_Selected excerpt_.
First, they added Brian Shaw to Vogel’s coaching staff. Shaw was widely believed to be the next head coach of the Los Angeles Lakers, where he served on Phil Jackson’s staff from 2004 to 2011, gaining championship experience and the confidence of none other than Kobe Bryant. Shaw is the kind of person who can step in and help Vogel lead the Pacers to the next level. He’s won as a player and as an assistant and will have the immediate respect of his new players. The Pacers got better the moment Shaw joined the organization.
Second, the Pacers added former Portland Trail Blazers GM Kevin Pritchard to their front office staff. Pritchard was involved in talks with several teams regarding front office positions and was close to signing with the Boston Celtics before taking the job in Indiana. Team president Larry Bird is starting to talk about retirement, and Pritchard could be the man groomed to replace Bird. One thing’s for sure – draft night will be much more interesting with Pritchard back in the mix. His draft night moves made him something of a legend in Portland, where he became known as the Wizard of the Draft.
The Pacers aren’t finished by any stretch. Roughly half of their salary cap evaporated on July 1st, with the oft-injured Mike Dunleavy, seldom-used TJ Ford, Jeff Foster and the absent Jamaal Tinsley all coming off the books. Hill will take Ford’s roster spot, but the Pacers still have a coupe of holes to fill. They have had internal discussions about adding a savvy veteran like Shane Battier or Grant Hill to help the young core mature a little faster, and they are also expected to have enough cap space to go after someone like free agent forward Carl Landry.
There will be time for additional roster adjustments later, but for now the Pacers are ahead of the pack in terms of making the most of their lockout-shortened summer. They will certainly be ahead of the game once the lockout ends and the NBA gets back to business.
Butler and the Mavericks
Before Caron Butler went down with a season-ending knee injury the Dallas Mavericks looked like the team to beat in the Western Conference last season. They were fresh off a stretch that saw them win 16 of 17 games, including wins over the powerhouse teams from both conferences. At the time he went down, Butler was the Mavs’ third-leading scorer behind Dirk Nowitzki and Jason Terry at 15 points per game, and his defense was proving to be the missing link for Dallas on the perimeter.
To be frank, the Mavericks looked like anything but a championship team after Butler went down. Many picked them to lose to the Portland Trail Blazers in the first round of the playoffs after they limped down the stretch of the regular season, and still more expected the defending champion Los Angeles Lakers to make quick work of them. Instead, Dallas proved everyone wrong by taking out the Lakers, OKC Thunder and then the Miami HEAT en route to winning their first championship, an accomplishment made all the more remarkable by the fact that they did it without a significant starter.
Butler was there throughout, working hard to try and get back for the playoffs, but the simple fact is that an ACL injury takes sixth months to heal, even with the very best trainers and treatment that money can buy. He never made it back out onto the court, but his hard work and dedication were a factor for his team, nonetheless.

_Written problem A_. According to the basketball article, which team was Kevin Pritchard close to signing with before he took the job in Indiana?
_Written problem B_. Reproduce the passage of the basketball article starting at "Butler was there" and ending at "his team, nonetheless.".

_Dataset rows_.
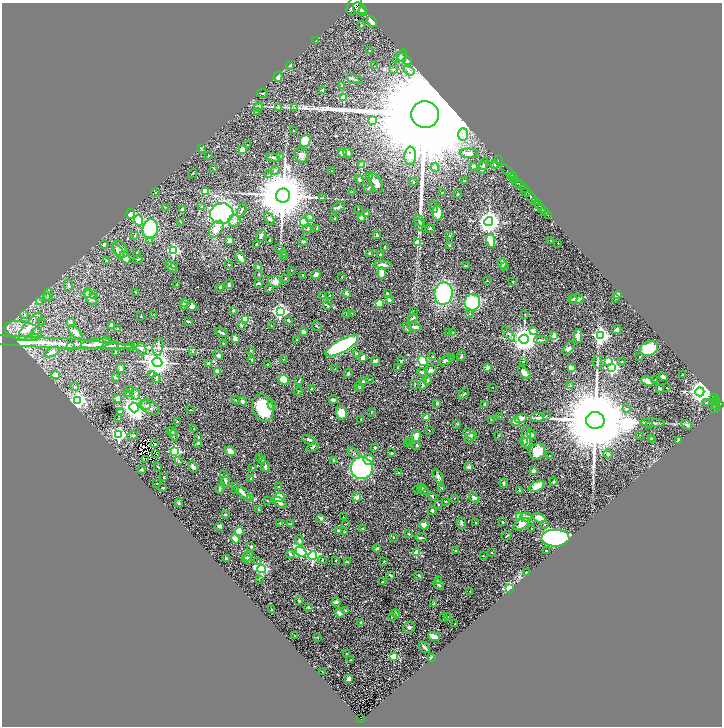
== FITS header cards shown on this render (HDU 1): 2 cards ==
NAXIS1  =                 1440
NAXIS2  =                 1448

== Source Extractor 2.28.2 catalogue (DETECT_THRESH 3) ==
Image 1440 x 1448 px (HDU 1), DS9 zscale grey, zoomed out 1/2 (1 PNG px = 2 x 2 image px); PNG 724 x 728 px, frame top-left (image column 1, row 1447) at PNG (2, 3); each listed source drawn as its Kron ellipse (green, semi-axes under 4 px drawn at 4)
Background 0.59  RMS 0.037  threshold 0.11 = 3 sigma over >= 5 px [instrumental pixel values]
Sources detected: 613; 52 cannot appear on this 1/2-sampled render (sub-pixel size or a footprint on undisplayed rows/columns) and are neither listed nor drawn; of the other 561, the 500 brightest by FLUX_AUTO listed and drawn (61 fainter detections omitted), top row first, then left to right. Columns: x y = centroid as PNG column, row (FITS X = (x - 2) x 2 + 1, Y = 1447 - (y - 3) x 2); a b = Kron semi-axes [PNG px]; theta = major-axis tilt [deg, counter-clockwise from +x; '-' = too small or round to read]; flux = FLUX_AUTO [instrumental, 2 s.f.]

_Written response A_. The Boston Celtics.

_Written response B_.
Butler was there throughout, working hard to try and get back for the playoffs, but the simple fact is that an ACL injury takes sixth months to heal, even with the very best trainers and treatment that money can buy. He never made it back out onto the court, but his hard work and dedication were a factor for his team, nonetheless.